On the upper side, the joint shaft has a consistent diameter, but both ends of the shaft groove of the joint shaft, which overlaps the holes 20 and 22 on the front and rear of the chino, are larger than the diameter D-2ΔR of the sliding holes 20 and 22 on the chino. Other than the inner and outer diameters of the groove that regulates play in the axial direction of the joint shaft, the intermediate diameter of the joint shaft and the outer shape of the chino are free.

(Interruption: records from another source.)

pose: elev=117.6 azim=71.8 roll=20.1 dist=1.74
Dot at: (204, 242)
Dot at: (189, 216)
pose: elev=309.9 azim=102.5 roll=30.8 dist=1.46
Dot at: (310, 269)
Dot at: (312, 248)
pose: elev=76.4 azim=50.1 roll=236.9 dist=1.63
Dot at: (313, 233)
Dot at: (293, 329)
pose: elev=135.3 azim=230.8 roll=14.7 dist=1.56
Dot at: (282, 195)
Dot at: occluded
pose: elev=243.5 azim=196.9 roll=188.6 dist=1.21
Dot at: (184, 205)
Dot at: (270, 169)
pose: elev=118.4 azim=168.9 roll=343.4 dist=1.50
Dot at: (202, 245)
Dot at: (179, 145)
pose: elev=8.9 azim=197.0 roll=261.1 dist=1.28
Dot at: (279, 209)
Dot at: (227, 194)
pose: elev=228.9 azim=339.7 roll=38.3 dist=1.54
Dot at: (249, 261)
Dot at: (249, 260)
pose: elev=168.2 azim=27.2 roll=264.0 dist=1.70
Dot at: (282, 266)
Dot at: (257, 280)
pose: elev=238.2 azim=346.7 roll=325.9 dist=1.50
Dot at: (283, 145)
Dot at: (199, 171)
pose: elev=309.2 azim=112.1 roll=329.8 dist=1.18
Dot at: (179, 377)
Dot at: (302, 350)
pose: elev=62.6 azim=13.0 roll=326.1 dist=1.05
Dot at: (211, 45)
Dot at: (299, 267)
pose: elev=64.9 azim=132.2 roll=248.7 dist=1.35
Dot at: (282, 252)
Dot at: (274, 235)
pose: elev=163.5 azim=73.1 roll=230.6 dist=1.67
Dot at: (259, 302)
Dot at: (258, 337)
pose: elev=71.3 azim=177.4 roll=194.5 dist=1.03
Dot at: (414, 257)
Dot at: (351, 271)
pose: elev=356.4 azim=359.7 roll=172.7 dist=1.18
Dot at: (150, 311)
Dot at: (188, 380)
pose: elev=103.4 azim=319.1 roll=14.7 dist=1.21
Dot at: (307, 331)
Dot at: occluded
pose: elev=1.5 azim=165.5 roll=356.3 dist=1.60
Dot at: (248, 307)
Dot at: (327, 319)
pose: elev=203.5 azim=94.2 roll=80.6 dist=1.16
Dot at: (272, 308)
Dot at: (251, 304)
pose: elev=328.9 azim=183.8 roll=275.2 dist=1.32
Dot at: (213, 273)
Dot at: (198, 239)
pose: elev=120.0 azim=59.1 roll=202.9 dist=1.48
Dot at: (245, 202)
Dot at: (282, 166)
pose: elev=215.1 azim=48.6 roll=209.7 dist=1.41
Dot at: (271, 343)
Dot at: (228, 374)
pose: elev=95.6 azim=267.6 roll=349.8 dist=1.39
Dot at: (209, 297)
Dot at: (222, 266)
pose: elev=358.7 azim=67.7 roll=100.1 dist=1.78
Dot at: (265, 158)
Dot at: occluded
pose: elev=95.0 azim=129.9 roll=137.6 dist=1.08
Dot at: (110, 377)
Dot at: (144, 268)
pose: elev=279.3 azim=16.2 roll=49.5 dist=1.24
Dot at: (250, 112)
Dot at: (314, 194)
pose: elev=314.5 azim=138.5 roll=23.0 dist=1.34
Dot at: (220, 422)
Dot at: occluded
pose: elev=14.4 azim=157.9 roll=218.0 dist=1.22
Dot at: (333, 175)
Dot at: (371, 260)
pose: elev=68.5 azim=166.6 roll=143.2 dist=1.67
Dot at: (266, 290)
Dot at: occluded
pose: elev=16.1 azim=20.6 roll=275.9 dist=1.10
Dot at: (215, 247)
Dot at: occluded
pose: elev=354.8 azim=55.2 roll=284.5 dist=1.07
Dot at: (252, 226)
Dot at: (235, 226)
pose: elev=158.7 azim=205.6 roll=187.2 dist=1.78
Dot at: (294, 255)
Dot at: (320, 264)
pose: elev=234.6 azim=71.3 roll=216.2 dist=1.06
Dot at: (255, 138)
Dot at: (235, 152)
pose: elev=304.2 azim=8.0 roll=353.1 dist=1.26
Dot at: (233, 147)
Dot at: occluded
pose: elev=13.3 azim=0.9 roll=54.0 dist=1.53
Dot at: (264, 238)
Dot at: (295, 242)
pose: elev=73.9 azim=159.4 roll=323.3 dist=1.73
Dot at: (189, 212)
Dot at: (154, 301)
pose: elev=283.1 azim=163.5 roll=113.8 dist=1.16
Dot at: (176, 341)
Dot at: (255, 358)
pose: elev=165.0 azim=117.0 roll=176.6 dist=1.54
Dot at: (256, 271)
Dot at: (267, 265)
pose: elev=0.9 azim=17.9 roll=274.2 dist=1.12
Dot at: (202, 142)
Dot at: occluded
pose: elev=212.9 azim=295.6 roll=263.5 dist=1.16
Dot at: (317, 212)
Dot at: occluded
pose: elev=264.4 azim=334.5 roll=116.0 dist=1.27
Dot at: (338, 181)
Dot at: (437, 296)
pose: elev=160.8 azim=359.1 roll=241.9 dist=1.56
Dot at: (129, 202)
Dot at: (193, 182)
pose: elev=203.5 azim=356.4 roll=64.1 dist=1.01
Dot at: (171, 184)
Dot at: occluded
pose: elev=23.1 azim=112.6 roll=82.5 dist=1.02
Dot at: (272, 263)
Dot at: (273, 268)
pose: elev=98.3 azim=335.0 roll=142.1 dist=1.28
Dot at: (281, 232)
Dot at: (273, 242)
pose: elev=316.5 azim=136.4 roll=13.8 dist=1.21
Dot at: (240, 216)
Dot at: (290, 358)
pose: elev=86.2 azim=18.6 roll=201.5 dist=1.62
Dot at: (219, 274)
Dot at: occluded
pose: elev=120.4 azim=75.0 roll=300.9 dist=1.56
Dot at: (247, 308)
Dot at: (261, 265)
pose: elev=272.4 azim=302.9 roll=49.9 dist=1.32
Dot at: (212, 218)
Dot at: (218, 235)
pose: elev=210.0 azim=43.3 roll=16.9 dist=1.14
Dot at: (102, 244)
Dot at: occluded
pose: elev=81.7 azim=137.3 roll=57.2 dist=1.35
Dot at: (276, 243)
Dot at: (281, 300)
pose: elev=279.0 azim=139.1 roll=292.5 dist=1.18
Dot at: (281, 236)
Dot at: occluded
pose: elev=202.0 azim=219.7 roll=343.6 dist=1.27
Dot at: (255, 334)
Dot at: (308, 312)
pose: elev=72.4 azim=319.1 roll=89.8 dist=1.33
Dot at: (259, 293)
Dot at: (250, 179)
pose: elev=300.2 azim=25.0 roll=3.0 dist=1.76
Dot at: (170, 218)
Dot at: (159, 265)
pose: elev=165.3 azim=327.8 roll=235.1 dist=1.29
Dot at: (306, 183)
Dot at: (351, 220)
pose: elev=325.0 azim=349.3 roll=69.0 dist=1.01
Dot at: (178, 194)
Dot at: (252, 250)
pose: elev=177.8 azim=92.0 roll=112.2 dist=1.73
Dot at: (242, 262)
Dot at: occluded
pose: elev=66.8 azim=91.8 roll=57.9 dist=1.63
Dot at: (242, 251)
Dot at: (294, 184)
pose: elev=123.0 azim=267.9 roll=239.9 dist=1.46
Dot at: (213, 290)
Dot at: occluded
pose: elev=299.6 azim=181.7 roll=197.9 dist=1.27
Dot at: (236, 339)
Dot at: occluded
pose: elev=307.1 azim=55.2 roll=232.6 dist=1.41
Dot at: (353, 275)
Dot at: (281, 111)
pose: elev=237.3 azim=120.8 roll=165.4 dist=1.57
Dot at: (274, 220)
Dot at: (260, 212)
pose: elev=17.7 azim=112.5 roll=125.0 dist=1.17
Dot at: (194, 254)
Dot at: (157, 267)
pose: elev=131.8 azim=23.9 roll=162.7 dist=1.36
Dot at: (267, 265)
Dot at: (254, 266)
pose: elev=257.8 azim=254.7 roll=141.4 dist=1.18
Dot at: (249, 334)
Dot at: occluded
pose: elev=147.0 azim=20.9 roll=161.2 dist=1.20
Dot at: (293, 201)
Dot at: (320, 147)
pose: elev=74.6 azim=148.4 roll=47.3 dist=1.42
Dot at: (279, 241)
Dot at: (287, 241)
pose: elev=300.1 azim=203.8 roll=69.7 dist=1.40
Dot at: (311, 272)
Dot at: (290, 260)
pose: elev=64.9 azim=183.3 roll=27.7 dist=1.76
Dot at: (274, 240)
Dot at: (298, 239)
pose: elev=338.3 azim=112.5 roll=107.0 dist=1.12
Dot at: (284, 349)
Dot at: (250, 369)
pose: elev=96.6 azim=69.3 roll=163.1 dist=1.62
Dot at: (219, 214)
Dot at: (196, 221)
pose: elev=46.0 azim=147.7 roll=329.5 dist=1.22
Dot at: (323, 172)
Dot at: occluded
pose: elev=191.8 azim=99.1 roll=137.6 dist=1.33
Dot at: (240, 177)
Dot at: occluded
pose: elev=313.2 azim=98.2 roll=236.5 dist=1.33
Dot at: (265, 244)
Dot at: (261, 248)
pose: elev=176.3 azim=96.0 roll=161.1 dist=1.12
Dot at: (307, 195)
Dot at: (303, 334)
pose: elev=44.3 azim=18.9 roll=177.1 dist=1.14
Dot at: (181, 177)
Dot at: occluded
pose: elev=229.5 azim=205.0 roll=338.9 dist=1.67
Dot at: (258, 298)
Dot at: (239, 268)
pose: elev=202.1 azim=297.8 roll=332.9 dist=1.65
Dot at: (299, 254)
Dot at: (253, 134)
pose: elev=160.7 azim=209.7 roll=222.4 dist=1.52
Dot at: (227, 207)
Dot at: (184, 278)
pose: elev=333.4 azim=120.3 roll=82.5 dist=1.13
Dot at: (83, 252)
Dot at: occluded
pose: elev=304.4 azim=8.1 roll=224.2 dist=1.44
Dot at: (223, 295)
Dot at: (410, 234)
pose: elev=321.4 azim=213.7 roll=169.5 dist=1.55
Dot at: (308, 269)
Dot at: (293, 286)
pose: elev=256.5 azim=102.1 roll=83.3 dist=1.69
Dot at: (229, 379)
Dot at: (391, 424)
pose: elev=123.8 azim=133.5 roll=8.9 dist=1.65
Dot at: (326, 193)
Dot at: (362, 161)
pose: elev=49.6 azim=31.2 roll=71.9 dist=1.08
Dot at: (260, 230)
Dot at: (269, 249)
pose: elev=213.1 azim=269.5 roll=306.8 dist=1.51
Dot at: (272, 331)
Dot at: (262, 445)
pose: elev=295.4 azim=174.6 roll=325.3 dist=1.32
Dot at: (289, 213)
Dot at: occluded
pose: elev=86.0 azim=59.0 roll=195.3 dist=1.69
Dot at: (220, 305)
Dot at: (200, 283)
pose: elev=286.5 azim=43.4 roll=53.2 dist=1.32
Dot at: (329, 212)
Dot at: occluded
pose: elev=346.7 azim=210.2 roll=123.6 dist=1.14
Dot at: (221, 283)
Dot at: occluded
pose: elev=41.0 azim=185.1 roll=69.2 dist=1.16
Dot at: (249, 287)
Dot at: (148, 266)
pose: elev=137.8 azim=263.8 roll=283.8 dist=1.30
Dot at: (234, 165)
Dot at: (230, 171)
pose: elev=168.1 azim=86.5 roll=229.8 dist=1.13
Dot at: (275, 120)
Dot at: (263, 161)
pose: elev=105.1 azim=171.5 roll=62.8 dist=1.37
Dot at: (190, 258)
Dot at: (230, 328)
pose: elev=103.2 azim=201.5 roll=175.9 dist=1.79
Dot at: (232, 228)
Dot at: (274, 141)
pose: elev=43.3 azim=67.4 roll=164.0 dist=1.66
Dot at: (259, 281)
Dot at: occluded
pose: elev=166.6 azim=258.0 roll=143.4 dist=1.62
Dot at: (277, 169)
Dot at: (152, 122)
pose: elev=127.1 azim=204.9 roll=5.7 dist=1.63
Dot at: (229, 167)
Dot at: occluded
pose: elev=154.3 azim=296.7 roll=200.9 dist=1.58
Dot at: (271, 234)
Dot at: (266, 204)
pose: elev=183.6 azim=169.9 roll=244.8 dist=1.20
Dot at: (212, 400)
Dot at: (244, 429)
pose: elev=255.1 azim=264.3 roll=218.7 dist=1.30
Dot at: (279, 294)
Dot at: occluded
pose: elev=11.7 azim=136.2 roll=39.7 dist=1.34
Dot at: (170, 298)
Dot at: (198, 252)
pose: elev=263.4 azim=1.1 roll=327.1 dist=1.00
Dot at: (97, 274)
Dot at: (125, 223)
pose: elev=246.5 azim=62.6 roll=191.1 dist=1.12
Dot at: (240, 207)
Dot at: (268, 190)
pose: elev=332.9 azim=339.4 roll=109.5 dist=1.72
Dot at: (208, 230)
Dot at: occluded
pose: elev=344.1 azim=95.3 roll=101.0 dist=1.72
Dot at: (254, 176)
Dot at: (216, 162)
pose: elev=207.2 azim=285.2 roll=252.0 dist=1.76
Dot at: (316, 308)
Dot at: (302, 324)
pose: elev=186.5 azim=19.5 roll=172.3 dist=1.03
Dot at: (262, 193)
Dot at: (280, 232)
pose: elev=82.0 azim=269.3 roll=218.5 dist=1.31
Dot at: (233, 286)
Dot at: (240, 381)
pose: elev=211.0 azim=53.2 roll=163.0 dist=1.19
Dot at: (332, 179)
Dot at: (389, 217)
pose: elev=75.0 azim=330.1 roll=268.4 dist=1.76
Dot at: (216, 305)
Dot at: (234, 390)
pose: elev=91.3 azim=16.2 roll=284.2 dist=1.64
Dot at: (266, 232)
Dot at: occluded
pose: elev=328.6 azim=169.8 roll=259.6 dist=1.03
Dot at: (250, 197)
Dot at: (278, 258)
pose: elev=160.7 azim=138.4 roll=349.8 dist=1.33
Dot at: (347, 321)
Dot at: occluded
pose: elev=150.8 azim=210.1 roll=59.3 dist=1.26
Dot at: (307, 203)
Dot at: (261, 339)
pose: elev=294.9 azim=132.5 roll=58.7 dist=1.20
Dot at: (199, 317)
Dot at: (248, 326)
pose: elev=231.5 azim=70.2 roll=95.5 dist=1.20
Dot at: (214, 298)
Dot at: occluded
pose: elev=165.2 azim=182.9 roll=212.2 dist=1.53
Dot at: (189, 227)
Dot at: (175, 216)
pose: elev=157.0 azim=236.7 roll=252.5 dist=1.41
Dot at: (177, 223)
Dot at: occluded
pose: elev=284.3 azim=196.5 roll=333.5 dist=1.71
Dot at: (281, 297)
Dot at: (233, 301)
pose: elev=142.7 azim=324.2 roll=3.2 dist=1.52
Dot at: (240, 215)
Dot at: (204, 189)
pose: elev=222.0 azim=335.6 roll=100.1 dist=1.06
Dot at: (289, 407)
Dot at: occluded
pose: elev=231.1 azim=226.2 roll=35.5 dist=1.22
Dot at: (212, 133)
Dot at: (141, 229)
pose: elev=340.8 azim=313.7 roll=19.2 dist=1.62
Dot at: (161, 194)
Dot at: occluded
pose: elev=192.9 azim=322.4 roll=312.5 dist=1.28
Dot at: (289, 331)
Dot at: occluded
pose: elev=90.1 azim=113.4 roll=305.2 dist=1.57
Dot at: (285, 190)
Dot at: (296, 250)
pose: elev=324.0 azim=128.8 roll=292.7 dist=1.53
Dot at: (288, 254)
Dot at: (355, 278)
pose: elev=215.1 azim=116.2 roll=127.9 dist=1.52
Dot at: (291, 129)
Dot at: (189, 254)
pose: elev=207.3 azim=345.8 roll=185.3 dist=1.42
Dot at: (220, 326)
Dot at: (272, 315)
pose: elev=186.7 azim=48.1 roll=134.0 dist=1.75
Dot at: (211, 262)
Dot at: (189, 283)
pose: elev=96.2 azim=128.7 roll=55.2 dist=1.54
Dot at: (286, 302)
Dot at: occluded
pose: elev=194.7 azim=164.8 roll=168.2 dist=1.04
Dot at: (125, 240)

[Brief explanation of the drawing]

Fig. 1 is a central cross-section of the chino device with a connecting shaft perpendicular to the direction of movement of the chino, Fig. 2 is a side elevational view of the chino itself, and Fig. 3 is an assembled plan view of a part of the chino seen from the top. In the diagram 10 Chaino 12 Joint shaft 14.16 Chain groove near the left and right ends of the joint shaft 20.22
A hole 24 that slides into the joint shaft grooves 14 and 16 of the chain. A groove 26 that connects the holes 20 and 22 of the chain. A hole 30 that fits loosely with the outside diameter of the joint shaft. A chain guide rail 32. No change) 10) 3 Figure Procedural Amendment 03 Illusion 1975 Σ Tsuki Noi [1 Director General of the Patent Office Manabu Shiga 1, Indication of the case 1982 Patent Application No. 085928 2 Name of the invention Heat-resistant chain conveyor Apparatus 3, Relationship with the case of the person making the amendment Patent applicant's residence 7-15-14 Hiyoshi, Kohoku-ku, Yokohama, Kanagawa Prefecture 223 ゛ City 044-63-5461 July 31, 1982 5. Subject of amendment Drawings 6. Contents of the amendment as shown in the attached sheet 7. Attached documents: 1 copy of drawings

Claims (1)

[Scope of Claims] 1) A cylindrical joint shaft with an end face diameter having a groove with a rectangular cross section of depth 281 and width 21 on the outer periphery near the center or both ends, and a circle at both ends with a diameter D to 2ΔR that slides into the groove. A heat-resistant chain conveyor device having a simple shape and consisting of a cheno having a thickness p having a groove connecting holes and a hole disposed in the middle thereof to play around the outer periphery of a joint shaft with a diameter, and a guide rail guiding the cheno. 2) The heat-resistant chain conveyor device according to claim 1, wherein after the chain is assembled, tension is applied to the chain and the joint shaft is restrained by both ends of the groove of the chain. 3) The heat-resistant chain conveyor device according to claim 1, which has a simple structure and can be constructed of reinforced carbon, graphite, ceramic, or the like.